TRY IT
Copy out the stretch from the start of the items through the line containing "Nov 29, 2023", and replace "Replies" with "Responses" while keeping everything else the same.

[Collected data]
———
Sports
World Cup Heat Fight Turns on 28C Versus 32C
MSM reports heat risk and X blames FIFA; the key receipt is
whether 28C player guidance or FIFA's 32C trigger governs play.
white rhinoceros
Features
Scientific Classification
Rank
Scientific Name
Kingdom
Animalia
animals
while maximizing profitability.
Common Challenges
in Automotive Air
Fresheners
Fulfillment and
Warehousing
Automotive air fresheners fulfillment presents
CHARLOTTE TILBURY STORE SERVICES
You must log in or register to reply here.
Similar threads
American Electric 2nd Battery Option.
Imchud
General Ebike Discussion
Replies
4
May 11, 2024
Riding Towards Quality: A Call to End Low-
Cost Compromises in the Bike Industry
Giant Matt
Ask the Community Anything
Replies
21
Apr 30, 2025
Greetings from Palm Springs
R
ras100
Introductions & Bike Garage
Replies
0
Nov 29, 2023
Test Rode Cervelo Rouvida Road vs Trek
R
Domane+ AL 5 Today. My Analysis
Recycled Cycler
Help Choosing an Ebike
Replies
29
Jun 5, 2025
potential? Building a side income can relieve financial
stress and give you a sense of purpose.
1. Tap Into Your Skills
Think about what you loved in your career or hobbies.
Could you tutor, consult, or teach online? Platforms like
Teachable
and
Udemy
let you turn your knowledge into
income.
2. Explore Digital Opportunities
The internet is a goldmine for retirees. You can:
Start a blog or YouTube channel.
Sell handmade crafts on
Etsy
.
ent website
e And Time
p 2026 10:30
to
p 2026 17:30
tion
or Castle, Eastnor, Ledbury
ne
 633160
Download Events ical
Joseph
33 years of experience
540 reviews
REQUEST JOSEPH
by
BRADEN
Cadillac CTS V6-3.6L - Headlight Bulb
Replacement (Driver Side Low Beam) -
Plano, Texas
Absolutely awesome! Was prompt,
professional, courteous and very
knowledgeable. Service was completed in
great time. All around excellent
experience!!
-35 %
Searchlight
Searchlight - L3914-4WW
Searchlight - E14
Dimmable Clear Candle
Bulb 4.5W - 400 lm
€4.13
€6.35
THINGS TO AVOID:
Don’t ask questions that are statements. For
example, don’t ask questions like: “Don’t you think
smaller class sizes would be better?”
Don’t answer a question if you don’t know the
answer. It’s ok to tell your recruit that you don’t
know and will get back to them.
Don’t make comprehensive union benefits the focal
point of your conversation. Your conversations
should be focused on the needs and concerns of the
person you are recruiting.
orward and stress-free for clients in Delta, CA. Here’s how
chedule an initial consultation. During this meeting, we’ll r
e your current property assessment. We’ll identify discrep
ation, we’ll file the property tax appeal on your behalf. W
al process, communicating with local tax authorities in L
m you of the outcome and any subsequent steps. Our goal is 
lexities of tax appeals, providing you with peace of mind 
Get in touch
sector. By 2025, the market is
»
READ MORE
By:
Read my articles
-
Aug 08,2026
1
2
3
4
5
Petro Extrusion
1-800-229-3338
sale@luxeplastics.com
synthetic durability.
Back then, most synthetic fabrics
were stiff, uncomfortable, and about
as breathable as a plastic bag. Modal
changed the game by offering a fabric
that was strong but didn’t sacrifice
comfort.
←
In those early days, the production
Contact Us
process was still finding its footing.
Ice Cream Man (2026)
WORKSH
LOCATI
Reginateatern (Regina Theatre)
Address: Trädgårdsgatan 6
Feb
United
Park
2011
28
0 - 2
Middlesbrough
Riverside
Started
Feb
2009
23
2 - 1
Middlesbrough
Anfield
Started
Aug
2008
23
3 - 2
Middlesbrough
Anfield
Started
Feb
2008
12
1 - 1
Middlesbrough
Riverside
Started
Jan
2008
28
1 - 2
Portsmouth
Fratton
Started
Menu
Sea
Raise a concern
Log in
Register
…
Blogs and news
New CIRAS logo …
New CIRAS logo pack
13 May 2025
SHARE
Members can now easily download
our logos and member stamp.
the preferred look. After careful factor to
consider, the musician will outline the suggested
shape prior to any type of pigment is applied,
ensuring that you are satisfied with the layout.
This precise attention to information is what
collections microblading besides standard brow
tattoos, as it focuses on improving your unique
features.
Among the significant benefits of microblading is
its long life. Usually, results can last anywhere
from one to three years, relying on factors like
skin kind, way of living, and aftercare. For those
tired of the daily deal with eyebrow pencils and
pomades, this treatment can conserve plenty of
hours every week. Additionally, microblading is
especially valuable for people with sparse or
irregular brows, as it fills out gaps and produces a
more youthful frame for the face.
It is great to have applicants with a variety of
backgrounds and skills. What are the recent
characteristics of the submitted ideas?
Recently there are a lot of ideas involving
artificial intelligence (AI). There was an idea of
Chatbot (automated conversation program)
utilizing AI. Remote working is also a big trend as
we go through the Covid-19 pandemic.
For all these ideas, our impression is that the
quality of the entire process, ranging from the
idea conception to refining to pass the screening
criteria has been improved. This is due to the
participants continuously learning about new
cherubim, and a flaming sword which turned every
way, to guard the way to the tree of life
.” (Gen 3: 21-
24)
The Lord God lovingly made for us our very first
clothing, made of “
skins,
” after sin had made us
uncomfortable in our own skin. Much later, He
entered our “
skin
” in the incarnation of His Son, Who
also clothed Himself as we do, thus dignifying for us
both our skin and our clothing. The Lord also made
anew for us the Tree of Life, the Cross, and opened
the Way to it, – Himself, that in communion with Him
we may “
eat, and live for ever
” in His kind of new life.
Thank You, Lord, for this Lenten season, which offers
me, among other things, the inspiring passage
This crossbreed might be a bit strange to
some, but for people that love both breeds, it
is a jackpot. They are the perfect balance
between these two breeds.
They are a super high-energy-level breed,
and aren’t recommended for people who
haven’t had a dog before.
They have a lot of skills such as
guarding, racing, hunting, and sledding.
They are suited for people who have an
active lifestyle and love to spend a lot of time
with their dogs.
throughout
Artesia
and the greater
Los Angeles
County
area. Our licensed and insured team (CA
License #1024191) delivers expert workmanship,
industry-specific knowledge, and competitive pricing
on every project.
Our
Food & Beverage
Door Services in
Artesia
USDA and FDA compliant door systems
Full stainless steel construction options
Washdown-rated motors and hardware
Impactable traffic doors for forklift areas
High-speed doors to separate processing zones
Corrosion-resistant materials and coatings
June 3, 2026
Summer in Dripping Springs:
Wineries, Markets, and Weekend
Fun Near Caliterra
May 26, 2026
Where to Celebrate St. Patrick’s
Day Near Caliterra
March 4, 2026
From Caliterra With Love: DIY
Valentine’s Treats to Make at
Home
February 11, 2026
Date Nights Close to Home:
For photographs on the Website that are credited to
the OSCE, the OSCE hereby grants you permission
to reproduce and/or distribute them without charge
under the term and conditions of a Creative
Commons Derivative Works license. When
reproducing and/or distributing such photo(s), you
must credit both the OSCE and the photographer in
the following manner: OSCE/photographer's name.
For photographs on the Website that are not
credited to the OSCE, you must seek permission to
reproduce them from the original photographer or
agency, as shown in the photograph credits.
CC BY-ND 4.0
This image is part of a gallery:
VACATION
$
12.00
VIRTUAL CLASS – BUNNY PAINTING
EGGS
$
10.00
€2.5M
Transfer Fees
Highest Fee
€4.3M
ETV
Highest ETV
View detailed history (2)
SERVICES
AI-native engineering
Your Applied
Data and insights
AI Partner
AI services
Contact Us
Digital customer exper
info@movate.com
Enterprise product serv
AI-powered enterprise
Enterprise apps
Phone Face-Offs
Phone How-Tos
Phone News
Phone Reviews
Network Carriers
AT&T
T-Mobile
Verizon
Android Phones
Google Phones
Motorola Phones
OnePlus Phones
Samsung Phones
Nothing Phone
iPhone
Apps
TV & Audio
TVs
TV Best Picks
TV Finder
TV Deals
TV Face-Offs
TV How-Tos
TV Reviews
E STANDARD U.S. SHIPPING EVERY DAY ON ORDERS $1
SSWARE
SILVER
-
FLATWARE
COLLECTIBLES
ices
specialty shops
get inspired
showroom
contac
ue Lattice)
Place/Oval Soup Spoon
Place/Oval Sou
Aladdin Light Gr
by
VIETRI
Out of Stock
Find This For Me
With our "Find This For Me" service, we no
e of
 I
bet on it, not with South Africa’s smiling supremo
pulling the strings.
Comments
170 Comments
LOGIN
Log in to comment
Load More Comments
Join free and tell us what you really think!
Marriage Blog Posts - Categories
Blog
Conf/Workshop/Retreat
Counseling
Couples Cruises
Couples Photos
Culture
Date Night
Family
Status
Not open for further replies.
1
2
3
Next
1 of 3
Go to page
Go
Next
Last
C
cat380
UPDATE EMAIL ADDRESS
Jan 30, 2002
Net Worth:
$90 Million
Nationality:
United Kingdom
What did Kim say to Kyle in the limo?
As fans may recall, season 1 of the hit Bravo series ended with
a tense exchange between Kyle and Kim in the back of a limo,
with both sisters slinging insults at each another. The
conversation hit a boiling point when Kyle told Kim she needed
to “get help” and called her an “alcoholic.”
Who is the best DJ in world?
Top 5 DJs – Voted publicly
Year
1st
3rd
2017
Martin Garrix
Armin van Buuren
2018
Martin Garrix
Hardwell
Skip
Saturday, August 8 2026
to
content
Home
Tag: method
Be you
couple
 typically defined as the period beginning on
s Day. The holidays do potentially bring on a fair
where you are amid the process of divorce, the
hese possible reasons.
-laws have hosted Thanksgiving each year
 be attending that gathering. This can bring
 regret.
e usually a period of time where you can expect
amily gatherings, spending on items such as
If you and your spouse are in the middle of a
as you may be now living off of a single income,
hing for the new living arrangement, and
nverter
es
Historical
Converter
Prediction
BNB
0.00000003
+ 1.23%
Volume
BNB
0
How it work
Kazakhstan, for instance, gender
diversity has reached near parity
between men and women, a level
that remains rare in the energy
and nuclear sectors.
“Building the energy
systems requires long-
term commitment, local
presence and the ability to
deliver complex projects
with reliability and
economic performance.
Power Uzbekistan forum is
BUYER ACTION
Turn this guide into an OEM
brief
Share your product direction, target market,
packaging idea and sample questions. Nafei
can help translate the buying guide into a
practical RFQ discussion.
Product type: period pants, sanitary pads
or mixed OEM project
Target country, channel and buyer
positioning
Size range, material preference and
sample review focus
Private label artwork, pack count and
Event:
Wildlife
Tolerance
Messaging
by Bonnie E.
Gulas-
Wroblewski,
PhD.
———
WRITTEN SOLUTION
Sports
World Cup Heat Fight Turns on 28C Versus 32C
MSM reports heat risk and X blames FIFA; the key receipt is
whether 28C player guidance or FIFA's 32C trigger governs play.
white rhinoceros
Features
Scientific Classification
Rank
Scientific Name
Kingdom
Animalia
animals
while maximizing profitability.
Common Challenges
in Automotive Air
Fresheners
Fulfillment and
Warehousing
Automotive air fresheners fulfillment presents
CHARLOTTE TILBURY STORE SERVICES
You must log in or register to reply here.
Similar threads
American Electric 2nd Battery Option.
Imchud
General Ebike Discussion
Responses
4
May 11, 2024
Riding Towards Quality: A Call to End Low-
Cost Compromises in the Bike Industry
Giant Matt
Ask the Community Anything
Responses
21
Apr 30, 2025
Greetings from Palm Springs
R
ras100
Introductions & Bike Garage
Responses
0
Nov 29, 2023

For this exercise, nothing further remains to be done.